*EXCERPTED PASSAGE*.
____
Re: The Mind Benders - What Jack Sparks actually said
It seems obvious that Nell and Paul are simply speaking from different experiences. For those who actually chose to follow Witness Lee over God, repenting seems to be the appropriate and necessary response.
For those like me who did NOT choose to follow Witness Lee over God, but instead were plunged from birth into an insular, closed-door garlic room, my own experience lines more up with what Paul is describing, and for me to think I had to take Nell or Ohio's advice of repenting for "following Lee" would make me feel like God has joined in cahoots with the abusive leaders and that God Himself is making me grovel for..........someone ELSE choosing to raise me in this environment and someone ELSE threatening God's wrath, leprosy, cancer, or death against me if I dared express an opinion, hurt, or desire to leave. None of those are things I should be repenting of any more than any other child who is born into any other abusive system.
____
*WHAT YOU WILL DO*.
(A) Answer these about the forum post, one line each:
(i) For whom does repenting seem the appropriate and necessary response?
(ii) What does the writer say they were plunged into from birth?
(iii) Whose advice of repenting for "following Lee" does the writer mention?
(B) What four things does the forum post say were threatened against the writer for daring to express an opinion, hurt, or desire to leave?
(C) Continue the forum post past its last sentence, keeping the writer's voice.
Nothing in the records is needed for the work on the forum post.

*RECORD EXCERPTS*.
____
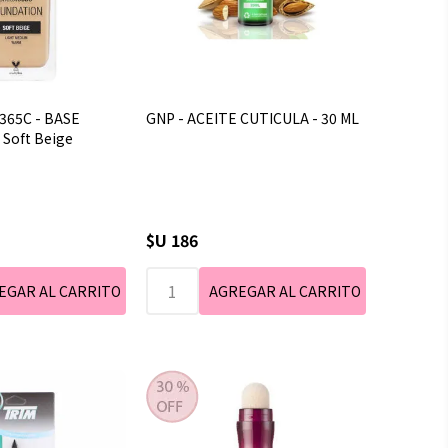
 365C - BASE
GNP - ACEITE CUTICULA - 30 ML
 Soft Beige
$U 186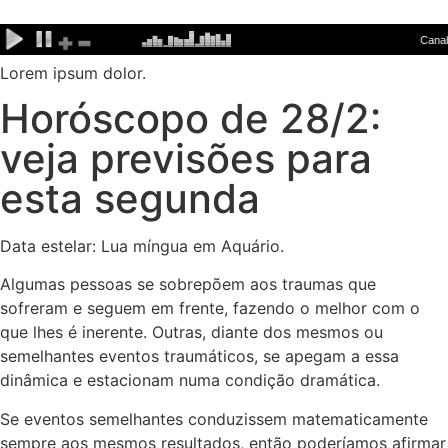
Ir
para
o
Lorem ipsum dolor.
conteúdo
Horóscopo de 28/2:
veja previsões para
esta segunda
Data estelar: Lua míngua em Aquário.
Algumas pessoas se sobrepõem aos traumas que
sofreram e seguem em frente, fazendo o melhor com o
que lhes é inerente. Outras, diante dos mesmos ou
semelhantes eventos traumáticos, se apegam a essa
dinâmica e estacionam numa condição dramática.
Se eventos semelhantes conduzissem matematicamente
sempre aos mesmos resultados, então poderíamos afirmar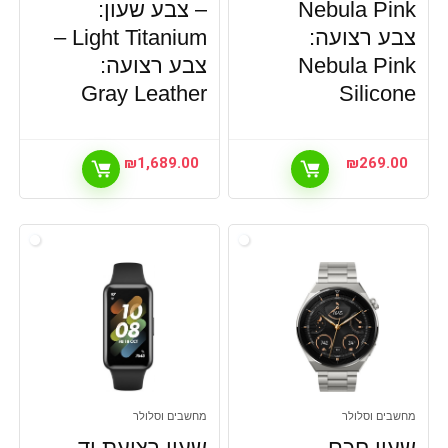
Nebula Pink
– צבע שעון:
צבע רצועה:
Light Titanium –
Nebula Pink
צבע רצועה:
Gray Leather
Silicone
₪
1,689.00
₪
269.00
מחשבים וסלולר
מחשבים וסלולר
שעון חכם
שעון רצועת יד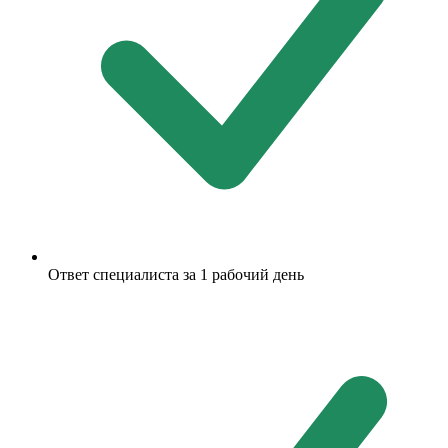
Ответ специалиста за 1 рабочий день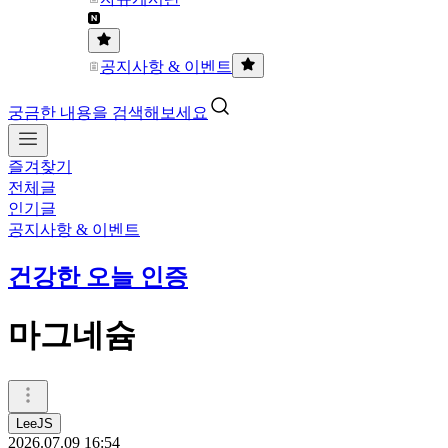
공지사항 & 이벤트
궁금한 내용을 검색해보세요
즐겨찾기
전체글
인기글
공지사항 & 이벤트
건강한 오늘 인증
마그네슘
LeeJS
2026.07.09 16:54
____
*OUTPUTS BY TASK*.
(A)
(i) Those who actually chose to follow Witness Lee over God.
(ii) An insular, closed-door garlic room.
(iii) Nell's or Ohio's.

(B) God's wrath, leprosy, cancer, and death.

(C)
Thinking a "simplicity of faith" is some kind of answer does absolutely nothing to help the years-long battle of sorting out what, if anything, from my entire life was TRUE or if it all was a lie. It does nothing to help me trust people again. It does nothing to stabilize the shattered foundation of my life. I know it's a nice thought that simply trusting makes it all okay, but the reality is, God isn't there every step of the way making sure there is ointment on every throbbing wound. The aftermath of this kind of thing is real and God, for whatever reason, doesn't keep us from suffering in it as we heal over the long-term. There is no immediate simplicity to the faith when your entire faith is under revision because you are pickled by a system of faith-error. There is no immediate simple way to trust God when you are battling daily with trying to sort out all the lies you were told about that God. How can I repent to God that I didn't somehow magically "know" who He "really" was, when the entirety of my surroundings told me otherwise, and when "God's deputy authorities who you must submit to regardless of right or wrong" utterly maligned any other group whose message of a loving God might have made its way to my ears? It's ludicrous.....for people who did not choose this but were forced into it by birth.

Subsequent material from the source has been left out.